Amtschef Hanning in Dauerkontakt mit Leitung des Rettungskommandos / Schicksal der zweiten Gruppe unklar

Madrid. Die deutsche Bundesregierung war vor Beginn der Befreiungsoperation der europäischen Geiseln durch die algerische Führung über die Rettungsaktion informiert worden. Der Präsident des Bundesnachrichtendienstes (BND), August Hanning, der am Montag mit Außenminister Joschka Fischer zu den wohl entscheidenden Gesprächen über das Geiseldrama nach Algier gereist war, blieb im Auftrag der deutschen Regierung so lange vor Ort, bis die 17 Geiseln der ersten Gruppe aus den Händen der algerischen Terroristen befreit waren. Dies erfuhr der Tagesspiegel aus deutschen Sicherheitskreisen. Die Bundesregierung wollte dazu nicht Stellung nehmen.

Fischer war nach zehnstündigen Verhandlungen mit der algerischen Regierung am Montagabend weiter nach Tunesien geflogen. BND-Chef Hanning blieb mit einem BND-Expertenteam in geheimer Mission in Algerien. Hanning stand dem Vernehmen nach während der Rettungsoperation in ständigem Kontakt mit dem algerischen Staatssicherheitsdienst DRS und dessen General Mohammed Mediene.

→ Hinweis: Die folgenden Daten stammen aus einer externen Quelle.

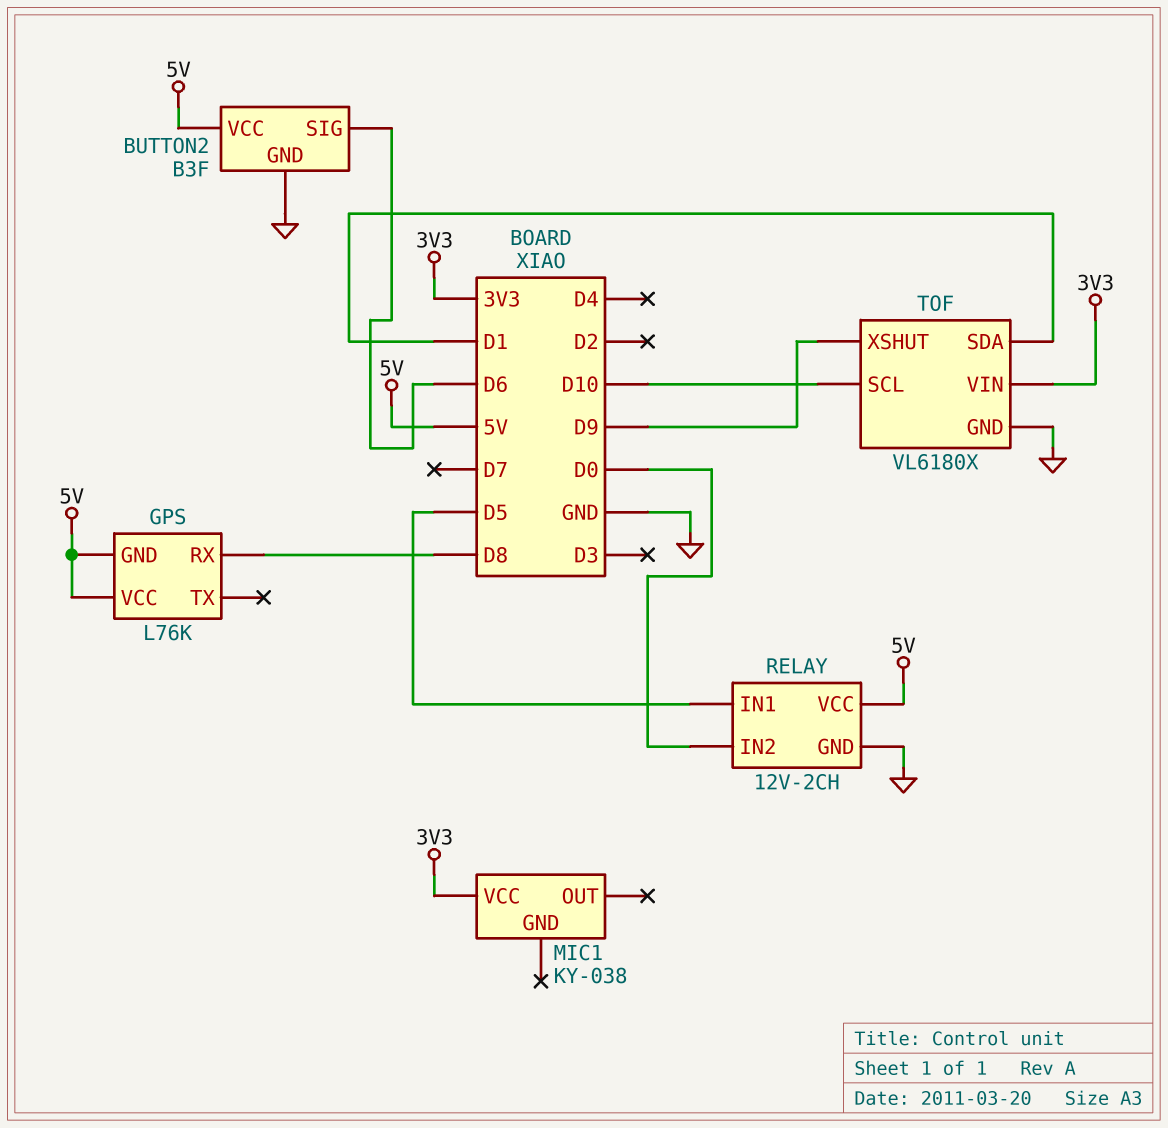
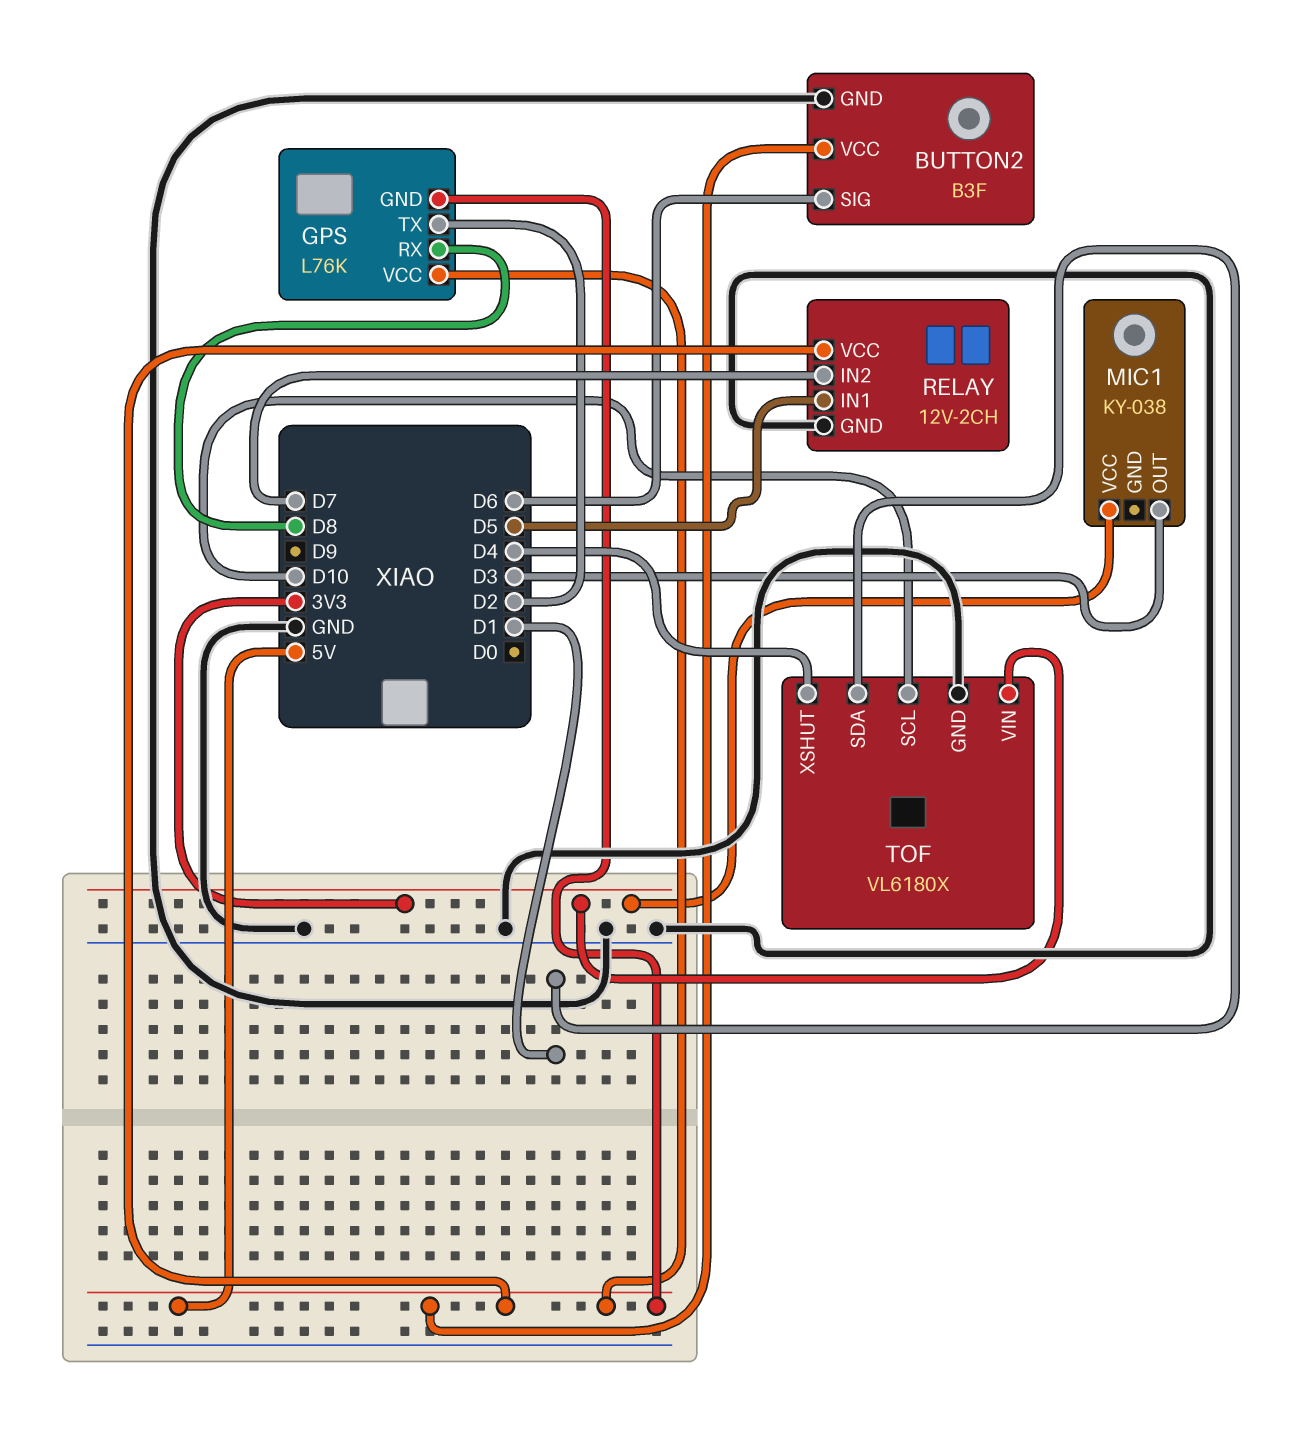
GPS pin TX: none -> D2
MIC1 pin OUT: none -> D3
RELAY pin IN2: D0 -> D7
TOF pin XSHUT: D9 -> D4

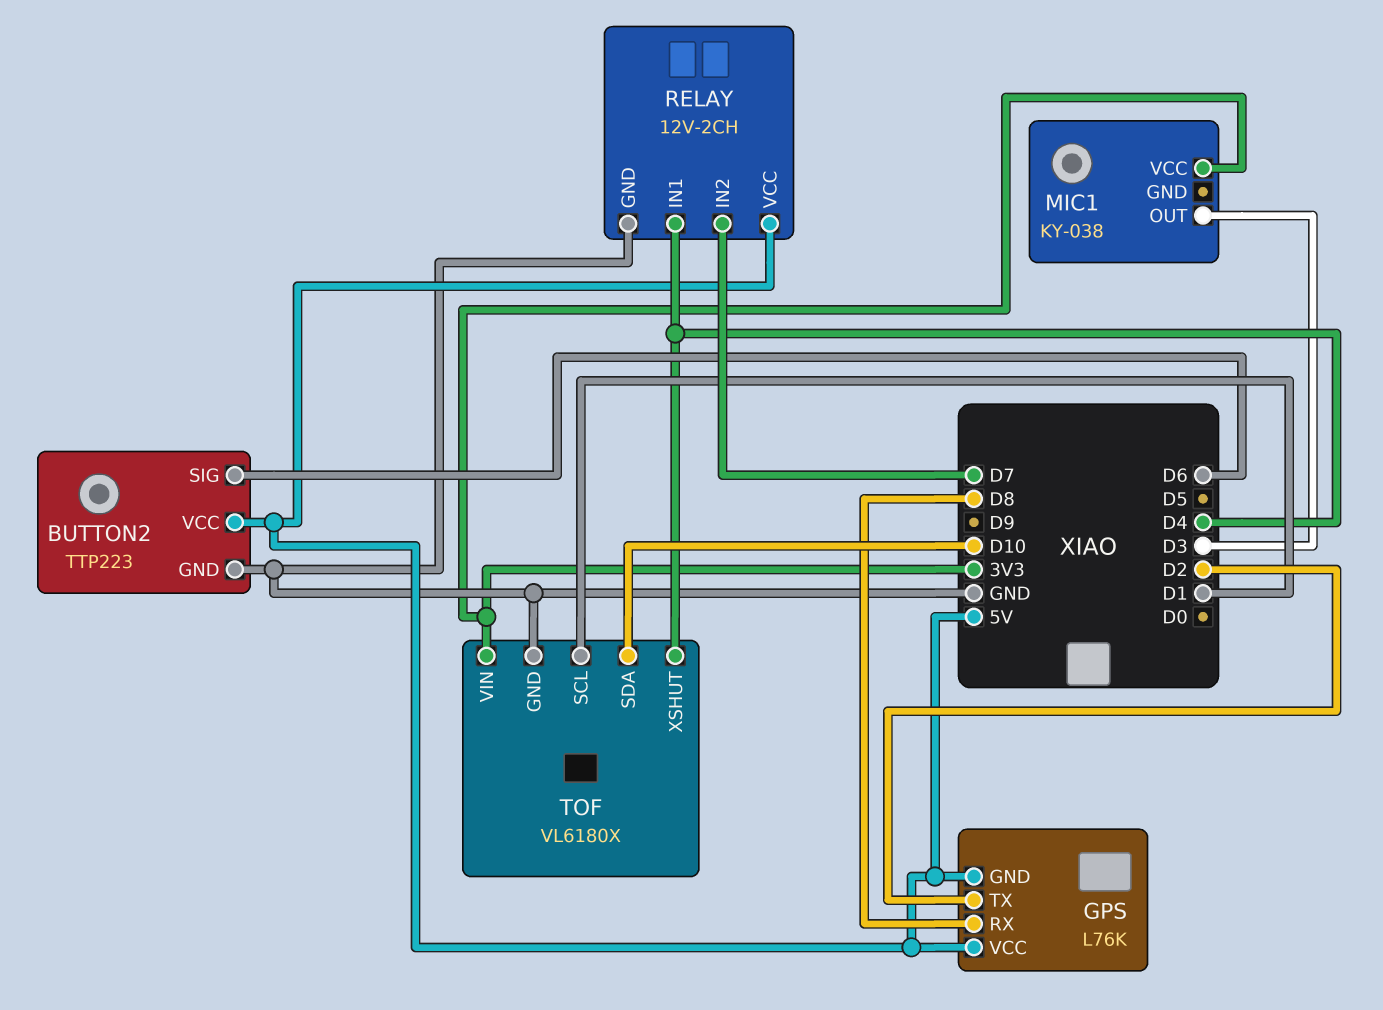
BUTTON2: B3F -> TTP223
RELAY pin IN1: D5 -> D4
TOF pin SCL: D10 -> D1
TOF pin SDA: D1 -> D10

Der DRS, die geheime Macht in Algerien, leitete auf algerischer Seite den Befreiungseinsatz. Hanning hielt während der Rettungsaktion Fischer und auch Bundeskanzler Gerhard Schröder permanent auf dem Laufenden. Erst am Dienstagmittag, als das Leben der ersten Geiselgruppe gesichert war, flog der BND-Präsident nach Deutschland zurück. Auch die Regierungen in Wien und Bern waren demzufolge eingeweiht.

Unklar sind die genauen Umstände der Befreiung am Dienstagmorgen, die einen Tag später, am Mittwoch durch Indiskretionen durchgesickert war. Der französische Auslandsrundfunk RFI meldete am Freitag Zweifel an der Version des algerischen Militärs an, dass die 17 Geiseln – zehn Österreicher, sechs Deutsche und ein Schwede – durch einen Sturmangriff freikamen. Der Rettung seien Verhandlungen um ein Lösegeld in einer Höhe von mehreren Millionen Dollar vorausgegangen. Auch zur Befreiung der zweiten noch gefangenen Geiselgruppe, in der sich vermutlich zehn Deutsche, vier Schweizer und ein Schwede befinden, seien Lösegeldverhandlungen im Gange. An den Verhandlungen seien Algerien, die betroffenen westlichen Regierungen und als Vermittler ein weiteres afrikanisches Land beteiligt. Zum Schicksal der weiter in der südalgerischen Wüste von den Terroristen festgehaltenen 15 Geiseln gab es am Freitag keine neuen Erkenntnisse. Westliche wie algerische Diplomaten deuten an, dass die Lage dieser Entführten „sehr ungewiss und gefährlich“ sei.